8.93±0.1º, 9.17±0.1º, 9.49±0.1º, 13.36±0.1º, 13.81±0.1º, 15.04±0.1º, 16.15±0.1º, 17.41±0.1º, 18.07±0.1º, 18.59±0.1º, 19.56±0.1º, 20.75±0.1º, 21.26±0.1º, 21.70±0.1º, 22.66±0.1º, 24.72±0.1º, 25.65±0.1º, 27.19±0.1º and 31.10±0.1º.
According to claim 1, wherein the pharmaceutically acceptable salt is hydrochloric acid, sulfuric acid, nitric acid, phosphoric acid, hydrobromic acid, hydroiodic acid, tartaric acid, formic acid, citric acid, acetic acid, trichloroacetic acid, trifluoroacetic acid, gluconic acid, benzoic acid , lactic acid, fumaric acid, maleic acid, methanesulfonic acid, benzenesulfonic acid, p-toluenesulfonic acid and naphthalenesulfonic acid.
The crystalline form according to claim 3, wherein the pharmaceutically acceptable salt is hydrochloric acid.
The 1-[1-chloro-6- (3-chloro-1-isopropyl-1H-indazol-5-ylmethoxy)-3,4-dihydro-naphthalen-2-ylmethyl]-piperi of claim 1 A pharmaceutical composition for the treatment of autoimmune disorders including multiple sclerosis, comprising a crystalline form of din-4-carboxylic acid or a pharmaceutically acceptable salt thereof together with a pharmaceutically acceptable carrier.
The 1-[1-chloro-6- (3-chloro-1-isopropyl-1H-indazol-5-ylmethoxy)-3,4-dihydro-naphthalen-2-ylmethyl]-piperi of claim 1 Prevention of diseases caused by undesirable lymphocyte infiltration involving sphingosine-1-phosphate, comprising a crystalline form of din-4-carboxylic acid or a pharmaceutically acceptable salt thereof together with a pharmaceutically acceptable carrier or a therapeutic pharmaceutical composition.
The 1-[1-chloro-6- (3-chloro-1-isopropyl-1H-indazol-5-ylmethoxy)-3,4-dihydro-naphthalen-2-ylmethyl]-piperi of claim 1 A pharmaceutical composition for the prevention or treatment of immunomodulatory disorders, comprising a crystalline form of din-4-carboxylic acid or a pharmaceutically acceptable salt thereof, together with a pharmaceutically acceptable carrier.

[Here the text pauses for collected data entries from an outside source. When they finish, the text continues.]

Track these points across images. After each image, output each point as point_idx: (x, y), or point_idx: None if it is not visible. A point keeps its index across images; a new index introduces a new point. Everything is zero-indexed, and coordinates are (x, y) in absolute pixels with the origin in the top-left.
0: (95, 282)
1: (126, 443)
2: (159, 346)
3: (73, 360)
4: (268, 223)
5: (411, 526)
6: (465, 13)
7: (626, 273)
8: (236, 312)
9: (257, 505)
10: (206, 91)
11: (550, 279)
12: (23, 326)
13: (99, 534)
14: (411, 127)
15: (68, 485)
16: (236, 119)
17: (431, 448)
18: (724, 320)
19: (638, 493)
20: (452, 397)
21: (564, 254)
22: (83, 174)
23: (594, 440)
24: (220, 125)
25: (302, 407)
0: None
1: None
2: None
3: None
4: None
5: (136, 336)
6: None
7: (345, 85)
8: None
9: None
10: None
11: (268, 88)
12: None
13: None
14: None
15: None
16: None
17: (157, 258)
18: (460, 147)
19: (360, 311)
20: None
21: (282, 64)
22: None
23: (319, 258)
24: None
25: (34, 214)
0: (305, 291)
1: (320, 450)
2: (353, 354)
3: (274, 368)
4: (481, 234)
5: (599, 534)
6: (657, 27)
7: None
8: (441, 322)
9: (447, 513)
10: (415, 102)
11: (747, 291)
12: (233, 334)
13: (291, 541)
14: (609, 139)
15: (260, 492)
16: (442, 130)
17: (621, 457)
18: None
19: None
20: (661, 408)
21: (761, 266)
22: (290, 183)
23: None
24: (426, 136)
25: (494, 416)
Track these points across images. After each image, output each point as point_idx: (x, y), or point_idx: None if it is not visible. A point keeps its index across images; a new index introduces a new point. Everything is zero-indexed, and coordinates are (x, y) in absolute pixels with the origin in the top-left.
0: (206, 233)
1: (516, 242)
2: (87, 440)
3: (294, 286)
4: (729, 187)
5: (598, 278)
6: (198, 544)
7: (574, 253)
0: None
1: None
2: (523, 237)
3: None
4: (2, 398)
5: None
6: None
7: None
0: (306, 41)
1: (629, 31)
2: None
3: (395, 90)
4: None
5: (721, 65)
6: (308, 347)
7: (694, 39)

8. The method of claim 7, wherein the immunomodulatory abnormality consists of systemic lupus erythematosus, chronic rheumatoid arthritis, inflammatory bowel disease, multiple sclerosis, amyotrophic lateral sclerosis (ALS), arteriosclerosis, atherosclerosis, scleroderma and autoimmune hepatitis. A pharmaceutical composition, characterized in that it is an autoimmune or chronic inflammatory disease selected from the group.